TASK DETAILS:
Give back every line of text in the listing below word for word, leaving out the pictures.

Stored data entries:
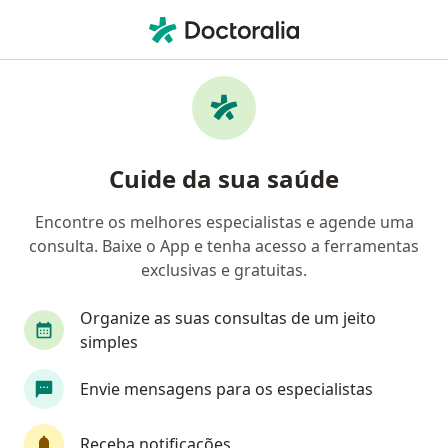
Men
Hidrocefalia • Maceió, Alagoas AL
Filtros
• 1
Convênio
Mapa
Profissionais com experiência Hidrocefalia,
Cuide da sua saúde
Maceió
Encontre os melhores especialistas e agende uma
consulta. Baixe o App e tenha acesso a ferramentas
Qual especialização você está procurando?
exclusivas e gratuitas.
Neurocirurgião
Neurologista
Médico clíni
Organize as suas consultas de um jeito
simples
Envie mensagens para os especialistas
Receba notificações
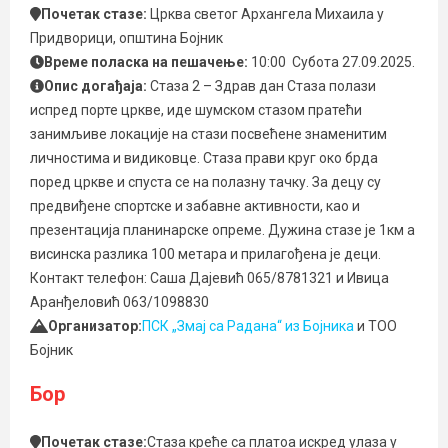
Почетак стазе:
Црква светог Архангела Михаила у
Придворици, општина Бојник
Време поласка на пешачење:
10:00 Субота 27.09.2025.
Опис догађаја:
Стаза 2 – Здрав дан Стаза полази
испред порте цркве, иде шумском стазом пратећи
занимљиве локације на стази посвећене знаменитим
личностима и видиковце. Стаза прави круг око брда
поред цркве и спуста се на полазну тачку. За децу су
предвиђене спортске и забавне активности, као и
презентација планинарске опреме. Дужина стазе је 1км а
висинска разлика 100 метара и прилагођена је деци.
Контакт телефон: Саша Дајевић 065/8781321 и Ивица
Аранђеловић 063/1098830
Организатор:
ПСК „Змај са Радана“ из Бојника
и ТОО
Бојник
Бор
Почетак стазе:
Стаза креће са платоа искред улаза у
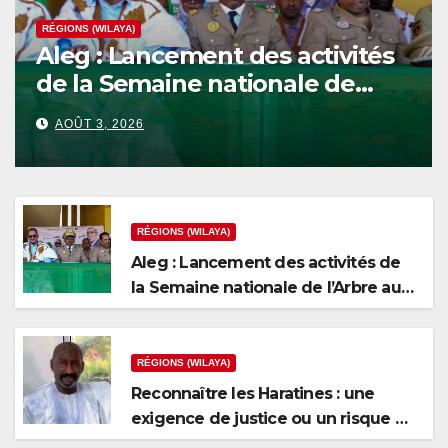
RÉGIONS (WILAYA)
Aleg : Lancement des activités
de la Semaine nationale de
l’Arbre au niveau de la wilaya
AOÛT 3, 2026
du Brakna
RÉGIONS (WILAYA)
Aleg : Lancement des activités de
la Semaine nationale de l’Arbre au
niveau de la wilaya du Brakna
RÉGIONS (WILAYA)
Reconnaître les Haratines : une
exigence de justice ou un risque de
fragmentation nationale ?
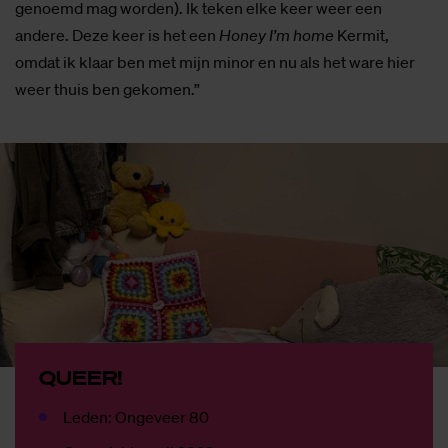
genoemd mag worden). Ik teken elke keer weer een
andere. Deze keer is het een
Honey I’m home
Kermit,
omdat ik klaar ben met mijn minor en nu als het ware hier
weer thuis ben gekomen.”
QUEER!
Leden: Ongeveer 80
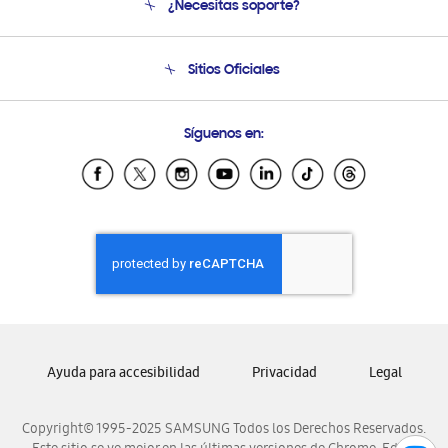
¿Necesitas soporte?
Soporte
Seguimiento de tu pedido
Soporte telefónico
Sitios Oficiales
Condiciones de Compra
Soporte vía eMail
Preguntas Frecuentes
Samsung Costa Rica
Síguenos en:
Samsung Ecuador
Samsung El Salvador
Samsung Guatemala
Samsung Honduras
Samsung Nicaragua
Samsung Panamá
Samsung República Dominicana
Samsung Venezuela
Ayuda para accesibilidad
Privacidad
Legal
Copyright© 1995-2025 SAMSUNG Todos los Derechos Reservados.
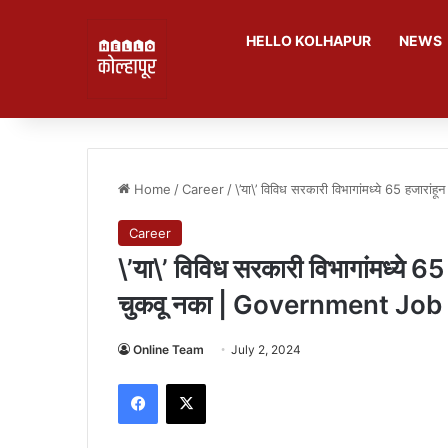
HELLO KOLHAPUR
NEWS
Home
/
Career
/
\’या\’ विविध सरकारी विभागांमध्ये 65 हजा
Career
\’या\’ विविध सरकारी विभागांमध्ये 65
चुकवू नका | Government Jo
Online Team
July 2, 2024
Facebook
X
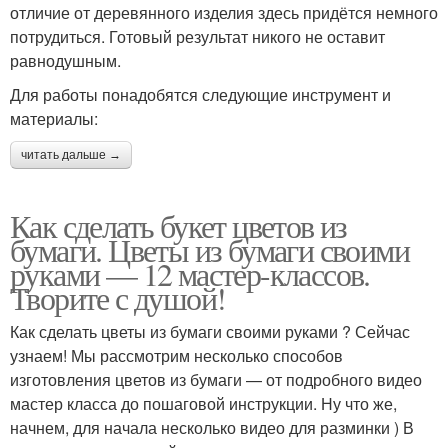
отличие от деревянного изделия здесь придётся немного
потрудиться. Готовый результат никого не оставит
равнодушным.
Для работы понадобятся следующие инструмент и
материалы:
читать дальше →
Как сделать букет цветов из
бумаги. Цветы из бумаги своими
руками — 12 мастер-классов.
Творите с душой!
Как сделать цветы из бумаги своими руками ? Сейчас
узнаем! Мы рассмотрим несколько способов
изготовления цветов из бумаги — от подробного видео
мастер класса до пошаговой инструкции. Ну что же,
начнем, для начала несколько видео для разминки ) В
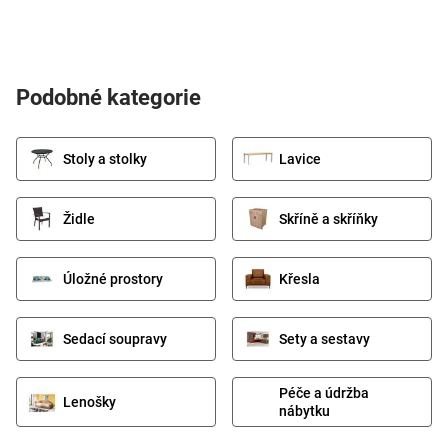
Podobné kategorie
Stoly a stolky
Lavice
Židle
Skříně a skříňky
Úložné prostory
Křesla
Sedací soupravy
Sety a sestavy
Péče a údržba
Lenošky
nábytku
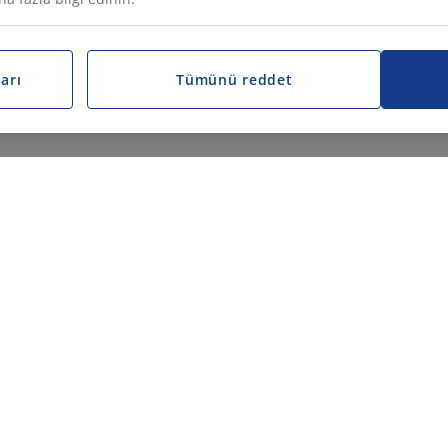
arı
Tümünü reddet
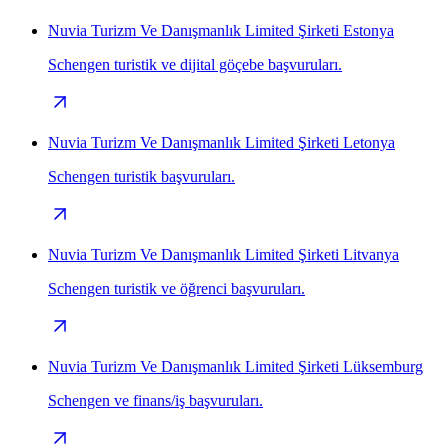
Nuvia Turizm Ve Danışmanlık Limited Şirketi Estonya
Schengen turistik ve dijital göçebe başvuruları.
Nuvia Turizm Ve Danışmanlık Limited Şirketi Letonya
Schengen turistik başvuruları.
Nuvia Turizm Ve Danışmanlık Limited Şirketi Litvanya
Schengen turistik ve öğrenci başvuruları.
Nuvia Turizm Ve Danışmanlık Limited Şirketi Lüksemburg
Schengen ve finans/iş başvuruları.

ANSWER TO THE EXERCISE:
Men
Hidrocefalia • Maceió, Alagoas AL
Filtros
• 1
Convênio
Mapa
Profissionais com experiência Hidrocefalia,
Cuide da sua saúde
Maceió
Encontre os melhores especialistas e agende uma
consulta. Baixe o App e tenha acesso a ferramentas
Qual especialização você está procurando?
exclusivas e gratuitas.
Neurocirurgião
Neurologista
Médico clíni
Organize as suas consultas de um jeito
simples
Envie mensagens para os especialistas
Receba notificações
Почетак стазе:
Црква светог Архангела Михаила у
Придворици, општина Бојник
Време поласка на пешачење:
10:00 Субота 27.09.2025.
Опис догађаја:
Стаза 2 – Здрав дан Стаза полази
испред порте цркве, иде шумском стазом пратећи
занимљиве локације на стази посвећене знаменитим
личностима и видиковце. Стаза прави круг око брда
поред цркве и спуста се на полазну тачку. За децу су
предвиђене спортске и забавне активности, као и
презентација планинарске опреме. Дужина стазе је 1км а
висинска разлика 100 метара и прилагођена је деци.
Контакт телефон: Саша Дајевић 065/8781321 и Ивица
Аранђеловић 063/1098830
Организатор:
ПСК „Змај са Радана“ из Бојника
и ТОО
Бојник
Бор
Почетак стазе:
Стаза креће са платоа искред улаза у
RÉGIONS (WILAYA)
Aleg : Lancement des activités
de la Semaine nationale de
l’Arbre au niveau de la wilaya
AOÛT 3, 2026
du Brakna
RÉGIONS (WILAYA)
Aleg : Lancement des activités de
la Semaine nationale de l’Arbre au
niveau de la wilaya du Brakna
RÉGIONS (WILAYA)
Reconnaître les Haratines : une
exigence de justice ou un risque de
fragmentation nationale ?
genoemd mag worden). Ik teken elke keer weer een
andere. Deze keer is het een
Honey I’m home
Kermit,
omdat ik klaar ben met mijn minor en nu als het ware hier
weer thuis ben gekomen.”
QUEER!
Leden: Ongeveer 80
¿Necesitas soporte?
Soporte
Seguimiento de tu pedido
Soporte telefónico
Sitios Oficiales
Condiciones de Compra
Soporte vía eMail
Preguntas Frecuentes
Samsung Costa Rica
Síguenos en:
Samsung Ecuador
Samsung El Salvador
Samsung Guatemala
Samsung Honduras
Samsung Nicaragua
Samsung Panamá
Samsung República Dominicana
Samsung Venezuela
Ayuda para accesibilidad
Privacidad
Legal
Copyright© 1995-2025 SAMSUNG Todos los Derechos Reservados.
HELLO KOLHAPUR
NEWS
Home
/
Career
/
\’या\’ विविध सरकारी विभागांमध्ये 65 हजा
Career
\’या\’ विविध सरकारी विभागांमध्ये 65
चुकवू नका | Government Jo
Online Team
July 2, 2024
Facebook
X
отличие от деревянного изделия здесь придётся немного
потрудиться. Готовый результат никого не оставит
равнодушным.
Для работы понадобятся следующие инструмент и
материалы:
читать дальше →
Как сделать букет цветов из
бумаги. Цветы из бумаги своими
руками — 12 мастер-классов.
Творите с душой!
Как сделать цветы из бумаги своими руками ? Сейчас
узнаем! Мы рассмотрим несколько способов
изготовления цветов из бумаги — от подробного видео
мастер класса до пошаговой инструкции. Ну что же,
начнем, для начала несколько видео для разминки ) В
Podobné kategorie
Stoly a stolky
Lavice
Židle
Skříně a skříňky
Úložné prostory
Křesla
Sedací soupravy
Sety a sestavy
Péče a údržba
Lenošky
nábytku
arı
Tümünü reddet
Nuvia Turizm Ve Danışmanlık Limited Şirketi Estonya
Schengen turistik ve dijital göçebe başvuruları.
Nuvia Turizm Ve Danışmanlık Limited Şirketi Letonya
Schengen turistik başvuruları.
Nuvia Turizm Ve Danışmanlık Limited Şirketi Litvanya
Schengen turistik ve öğrenci başvuruları.
Nuvia Turizm Ve Danışmanlık Limited Şirketi Lüksemburg
Schengen ve finans/iş başvuruları.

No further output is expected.